27 outubro, 2016

O mercado a respirar

Rafael Barbosa
Os representantes do capital não estão interessados, por exemplo, nos mecanismos de regulação que os representantes do povo, de vez em quando, lhes tentam impor. E se não conseguem evitá-los, tratam de os contornar. Até porque a regulação é sempre tímida e a maioria das vezes incompetente. É o caso da nova Lei das Comunicações Eletrónicas, que sofreu alterações há cerca de dois meses, mas foi imediatamente subvertida pelos mercados.

O objetivo era acabar com o monopólio das fidelizações nos contratos com as operadoras de telecomunicações, ou seja, permitir que os consumidores pudessem optar, a preços justos, por contratos sem amarras temporais. No fundo, garantir-lhes o acesso a um mercado livre. Acontece que o capitalismo não tem por finalidade garantir a liberdade de escolha, apenas o lucro. E as operadoras cumpriram a lei, porque a isso as obriga o jogo democrático, mas rapidamente arranjaram forma de a transformar em letra morta.

Por exemplo, de forma concertada (ainda que as autoridades da concorrência nunca o consigam provar), as três principais empresas, que até aí avaliavam os custos de instalação e ativação do serviço entre 80 e 150 euros, passaram a avaliá-los entre 350 e 410 euros. Do serviço que se está a falar é o daqueles senhores que vão a casa esticar uns cabos e ligá-los ao router e à box. Um serviço que, em simultâneo nas várias operadoras, quadruplicou de preço. Resumindo, voltou tudo à estaca zero.

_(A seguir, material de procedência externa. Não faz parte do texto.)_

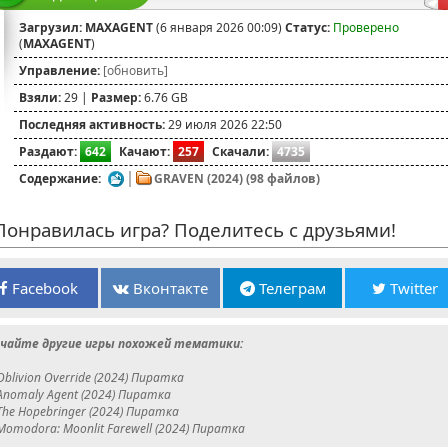
Загрузил:
MAXAGENT
(6 января 2026 00:09)
Статус:
Проверено
(
MAXAGENT
)
Управление:
[обновить]
Взяли:
29 |
Размер:
6.76 GB
Последняя активность:
29 июля 2026 22:50
Раздают:
642
Качают:
257
Скачали:
4735
Содержание:
GRAVEN (2024) (98 файлов)
онравилась игра? Поделитесь с друзьями!
Facebook
Вконтакте
Телеграм
Twitter
чайте другие игры похожей тематики:
Oblivion Override (2024) Пиратка
Anomaly Agent (2024) Пиратка
The Hopebringer (2024) Пиратка
Momodora: Moonlit Farewell (2024) Пиратка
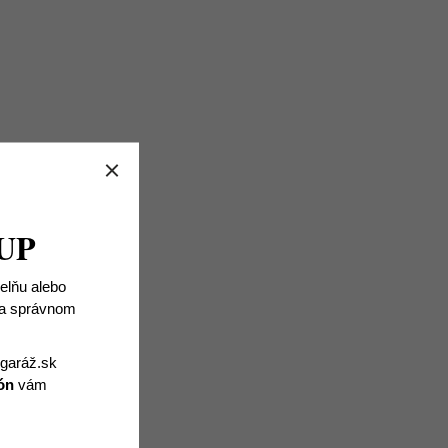
UP
ielňu alebo
 na správnom
igaráž.sk
ón
vám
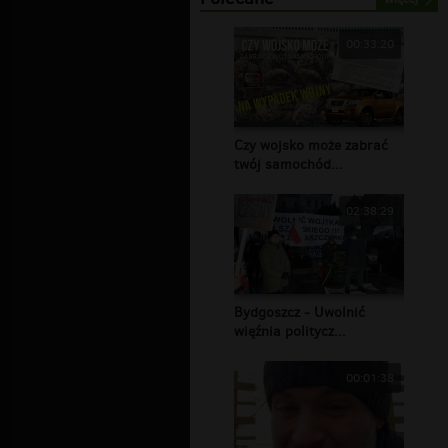
00:33:20
Czy wojsko może zabrać
twój samochód...
02:38:29
Bydgoszcz - Uwolnić
więźnia politycz...
00:01:38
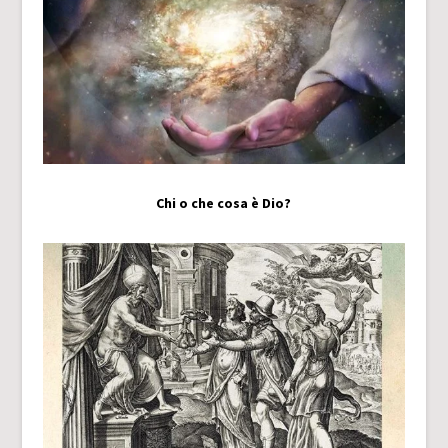
Chi o che cosa è Dio?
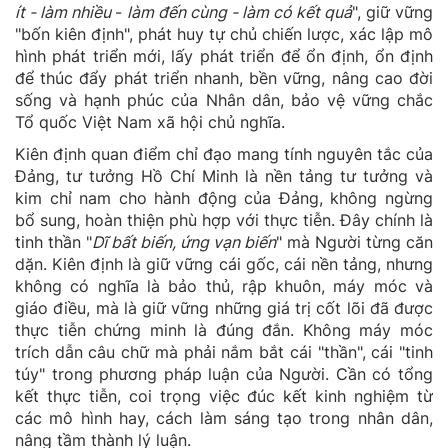
ít
-
làm nhiều
-
làm đến cùng - làm có kết quả
", giữ vững
"bốn kiên định", phát huy tự chủ chiến lược, xác lập mô
hình phát triển mới, lấy phát triển để ổn định, ổn định
để thúc đẩy phát triển nhanh, bền vững, nâng cao đời
sống và hạnh phúc của Nhân dân, bảo vệ vững chắc
Tổ quốc Việt Nam xã hội chủ nghĩa.
Kiên định quan điểm chỉ đạo mang tính nguyên tắc của
Đảng, tư tưởng Hồ Chí Minh là nền tảng tư tưởng và
kim chỉ nam cho hành động của Đảng, không ngừng
bổ sung, hoàn thiện phù hợp với thực tiễn. Đây chính là
tinh thần "
Dĩ bất biến, ứng vạn biến
" mà Người từng căn
dặn. Kiên định là giữ vững cái gốc, cái nền tảng, nhưng
không có nghĩa là bảo thủ, rập khuôn, máy móc và
giáo điều, mà là giữ vững những giá trị cốt lõi đã được
thực tiễn chứng minh là đúng đắn. Không máy móc
trích dẫn câu chữ mà phải nắm bắt cái "thần", cái "tinh
túy" trong phương pháp luận của Người. Cần có tổng
kết thực tiễn, coi trọng việc đúc kết kinh nghiệm từ
các mô hình hay, cách làm sáng tạo trong nhân dân,
nâng tầm thành lý luận.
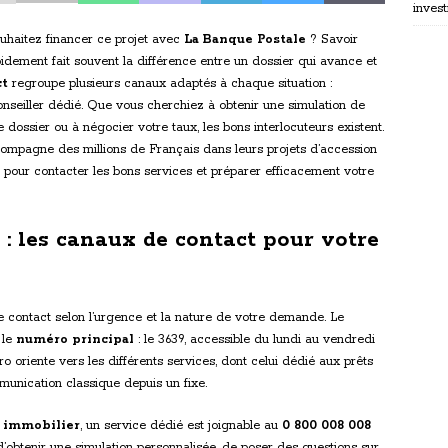
invest
uhaitez financer ce projet avec
La Banque Postale
? Savoir
dement fait souvent la différence entre un dossier qui avance et
ct
regroupe plusieurs canaux adaptés à chaque situation :
nseiller dédié. Que vous cherchiez à obtenir une simulation de
 dossier ou à négocier votre taux, les bons interlocuteurs existent.
compagne des millions de Français dans leurs projets d’accession
r pour contacter les bons services et préparer efficacement votre
: les canaux de contact pour votre
contact selon l’urgence et la nature de votre demande. Le
 le
numéro principal
: le 3639, accessible du lundi au vendredi
 oriente vers les différents services, dont celui dédié aux prêts
mmunication classique depuis un fixe.
t immobilier
, un service dédié est joignable au
0 800 008 008
d’obtenir une simulation personnalisée, de poser des questions sur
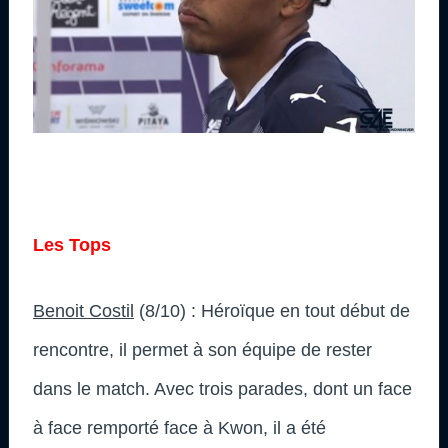
Les Tops
Benoit Costil
(8/10) : Héroïque en tout début de
rencontre, il permet à son équipe de rester
dans le match. Avec trois parades, dont un face
à face remporté face à Kwon, il a été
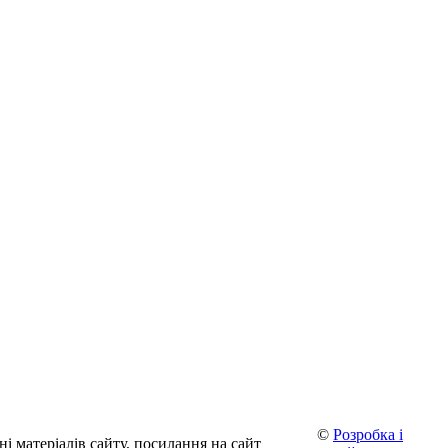
©
Розробка і
і матеріалів сайту, посилання на сайт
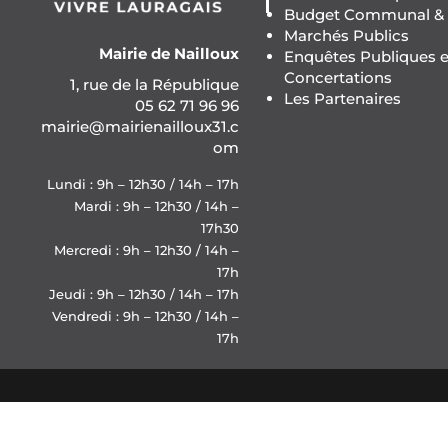
Budget Communal & F
Marchés Publics
Mairie de Nailloux
Enquêtes Publiques e
Concertations
1, rue de la République
Les Partenaires
05 62 71 96 96
mairie@mairienailloux31.c
om
Lundi : 9h – 12h30 / 14h – 17h
Mardi : 9h – 12h30 / 14h –
17h30
Mercredi : 9h – 12h30 / 14h –
17h
Jeudi : 9h – 12h30 / 14h – 17h
Vendredi : 9h – 12h30 / 14h –
17h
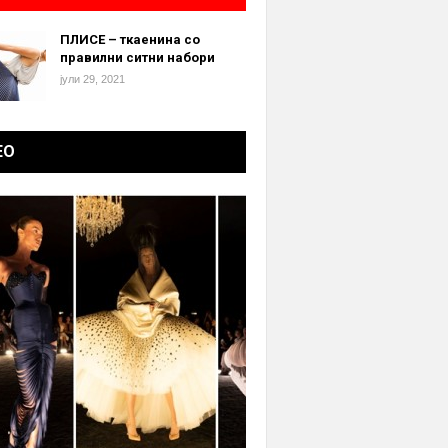
ПЛИСЕ – ткаенина со
правилни ситни набори
јули 29, 2021
ЕО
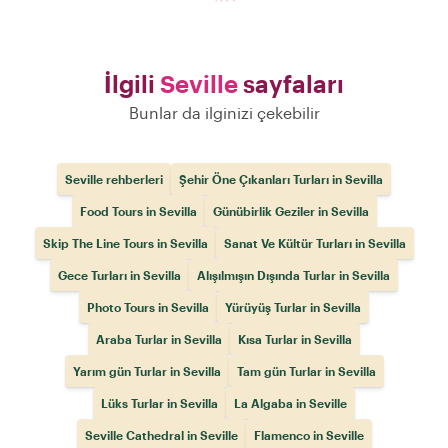
İlgili
Seville
sayfaları
Bunlar da ilginizi çekebilir
Seville rehberleri
Şehir Öne Çıkanları Turları in Sevilla
Food Tours in Sevilla
Günübirlik Geziler in Sevilla
Skip The Line Tours in Sevilla
Sanat Ve Kültür Turları in Sevilla
Gece Turları in Sevilla
Alışılmışın Dışında Turlar in Sevilla
Photo Tours in Sevilla
Yürüyüş Turlar in Sevilla
Araba Turlar in Sevilla
Kısa Turlar in Sevilla
Yarım gün Turlar in Sevilla
Tam gün Turlar in Sevilla
Lüks Turlar in Sevilla
La Algaba in Seville
Seville Cathedral in Seville
Flamenco in Seville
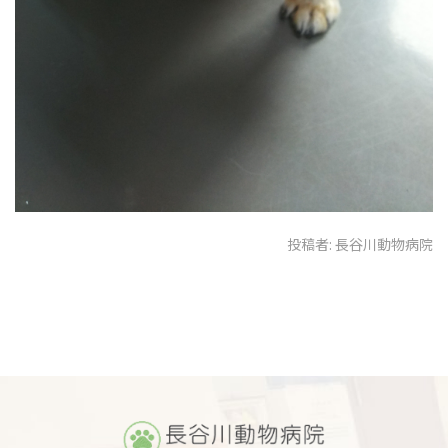
投稿者:
長谷川動物病院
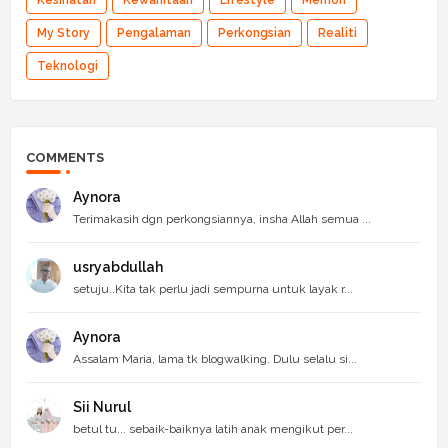
My Story
Pengalaman
Perkongsian
Realiti
Teknologi
COMMENTS
Aynora
Terimakasih dgn perkongsiannya, insha Allah semua ...
usryabdullah
setuju..Kita tak perlu jadi sempurna untuk layak r...
Aynora
Assalam Maria, lama tk blogwalking. Dulu selalu si...
Sii Nurul
betul tu... sebaik-baiknya latih anak mengikut per...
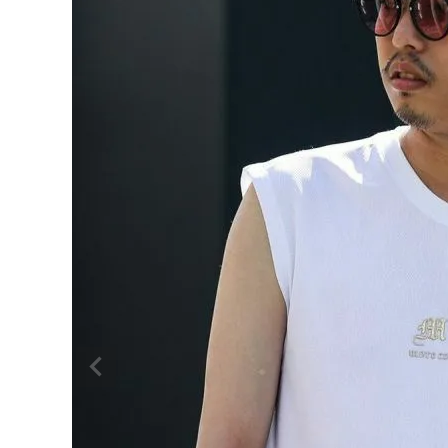
ブランドメニュー
新商品
カテゴリー
スタイリング
ニュース・特集
ランキング
お問い合わせ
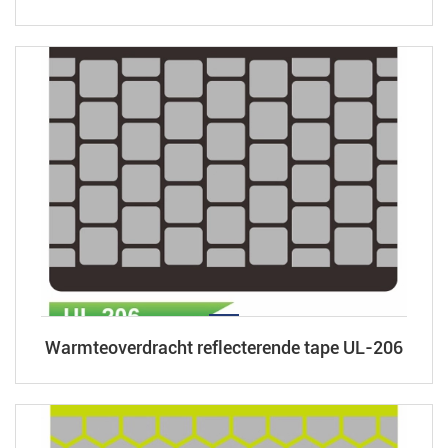
Warmteoverdracht reflecterende tape UL-206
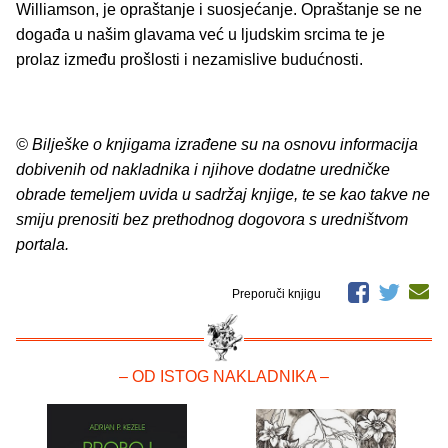
Williamson, je opraštanje i suosjećanje. Opraštanje se ne
događa u našim glavama već u ljudskim srcima te je
prolaz između prošlosti i nezamislive budućnosti.
© Bilješke o knjigama izrađene su na osnovu informacija
dobivenih od nakladnika i njihove dodatne uredničke
obrade temeljem uvida u sadržaj knjige, te se kao takve ne
smiju prenositi bez prethodnog dogovora s uredništvom
portala.
Preporuči knjigu
– OD ISTOG NAKLADNIKA –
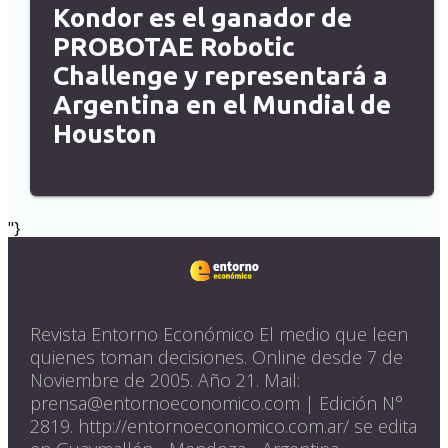
Kondor es el ganador de
PROBOTAE Robotic
Challenge y representará a
Argentina en el Mundial de
Houston
"}
Revista Entorno Económico El medio que leen
quienes toman decisiones. Online desde 7 de
Noviembre de 2005. Año 21. Mail:
prensa@entornoeconomico.com | Edición N°
2819. http://entornoeconomico.com.ar/ se edita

Se o consumidor quiser um contrato sem fidelização, tem de estar disponível para pagar umas largas de centenas de euros a mais (pode chegar a mais 800 euros ao longo de um período de dois anos, nos pacotes de serviços mais comuns).

Perante isto, o que dizem os nossos representantes democráticos? Alguns classificam a manobra como "chico-espertismo" e a maioria parece inclinar-se, ainda que a medo, para voltar a mexer na lei. Quem mais destoa é, curiosamente, o partido que está no poder. O deputado Luís Moreira Testa, em nome do PS, recusa precipitações. E usa um argumento que deixa qualquer um a hiperventilar: "é preciso deixar o mercado respirar".